Wie hat sich das auf Ihr Leben ausgewirkt?

Lange habe ich meine Sucht unterdrückt, verleugnet und Leute angelogen. Ich führte neben meiner Rolle als Familienvater ein Doppelleben. Ich nahm fast nicht mehr am Leben meiner Familie und meiner Freunde teil. Mir war es am wohlsten, wenn ich im Internet wetten und die Resultate verfolgen konnte, ohne dass mich dabei jemand störte. Mir war klar, dass ich ein Suchtproblem hatte, wollte es aber nicht wahrhaben. Auch, um mein soziales Umfeld nicht zu enttäuschen.
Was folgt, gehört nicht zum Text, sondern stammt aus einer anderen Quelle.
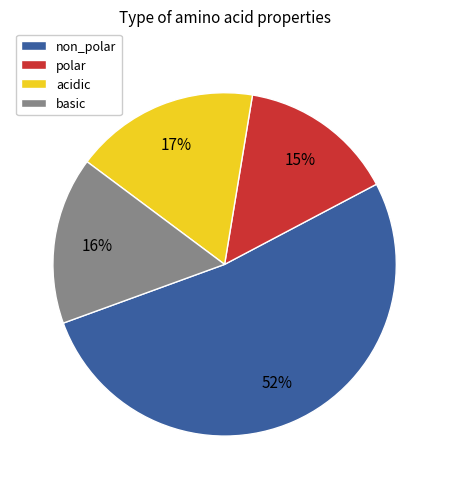

Which category has the biggest portion of the pie?

non_polar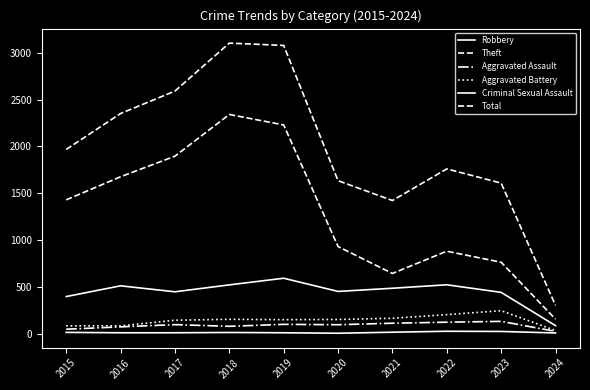

Which series changed the most between 2015 and 2022?

Theft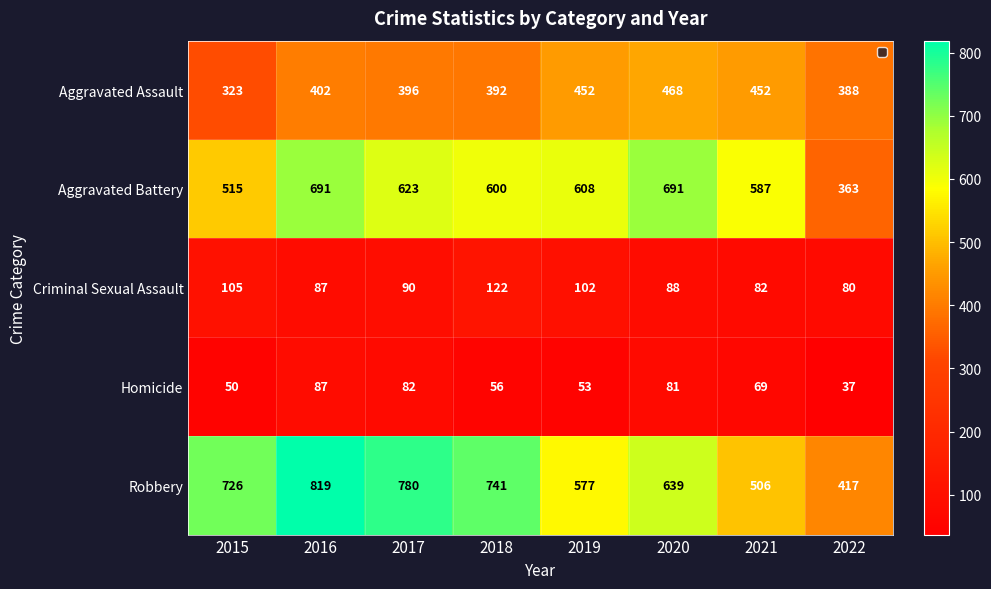

List the series in order of their peak value, highest first.

Robbery, Aggravated Battery, Aggravated Assault, Criminal Sexual Assault, Homicide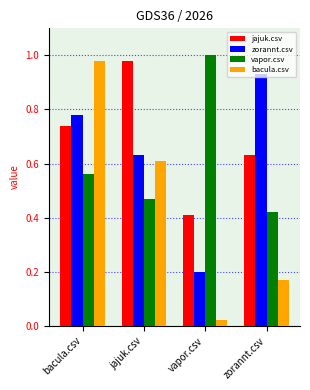

Where is vapor.csv nearest to the value 0?

zorannt.csv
Wie hoch waren Ihre Einsätze?

Die Einsätze waren am Anfang bescheiden, pro Wetteinsatz so zwischen 10 und 20 Franken. In meinen Spitzenzeiten wettete ich dann von mehreren 100 bis zu 2000 Franken auf Kombiwetten. Als ich aufhörte, hatte ich Schulden in der Höhe von 250'000 Franken. Mein höchster Gewinn war einmal 23'000 Franken, der war aber nach ein paar Wochen schon wieder verloren.

Wann haben Sie gemerkt, dass Sie süchtig sind?

Dass ich süchtig war, habe ich lange vor dem Aufhören gemerkt, nur wollte ich es nicht wahrhaben. Als ich dann finanziell nicht mehr weiterwusste, liess ich die Bombe in meinem sozialen Umfeld platzen. Ich begab mich in einen mehrwöchigen stationären Aufenthalt zur Behandlung meiner Sucht. Ausserdem habe ich sämtliche finanziellen Angelegenheiten jemandem übergeben. Ich bekam quasi nur noch ein wenig Taschengeld, dies um mich zu schützen. Inzwischen kann ich wieder über die Konten verfügen.

Sie sind von der Sucht losgekommen. Vermissen Sie das Wetten?

Mir geht es heute sehr gut. Glücklicherweise vermisse ich das Wetten inzwischen zu keinem Zeitpunkt mehr. In der Anfangsphase gab es Zeiten, in denen ich ans Wetten dachte. Diese Phase ist aber nach rund drei bis vier Monaten immer mehr verschwunden. Heute bin ich glücklich, dass ich wieder ungezwungen Fussball- und Eishockeyspiele schauen kann, ohne den Druck, gewisse Resultate zu haben und andere Resultate checken zu müssen. Das Einzige, das mich ans Wetten erinnert, sind meine Schulden. Die werde ich noch viele Jahre lang abbezahlen müssen.

Kampagne gegen Wettsucht

«Spielen ohne Sucht», ein gemeinsames Angebot von 16 Kantonen, das von Sucht Schweiz und der Perspektive Thurgau umgesetzt wird, hat eine Präventionskampagne lanciert. Die Spots dazu werden etwa vor Super-League-Spielen in den Stadien ausgestrahlt (siehe Video). «Die Konsequenzen einer Glücksspielsucht sind schwerwiegend und belasten nebst den Betroffenen auch deren Angehörige», schreiben die Kampagnen-Macher. Schulden, sozialer Abstieg und psychische Erkrankungen seien häufige Folgen. Auf der Internetseite Sos-spielsucht.ch können sich Betroffene und Angehörige informieren und finden dort Hilfe.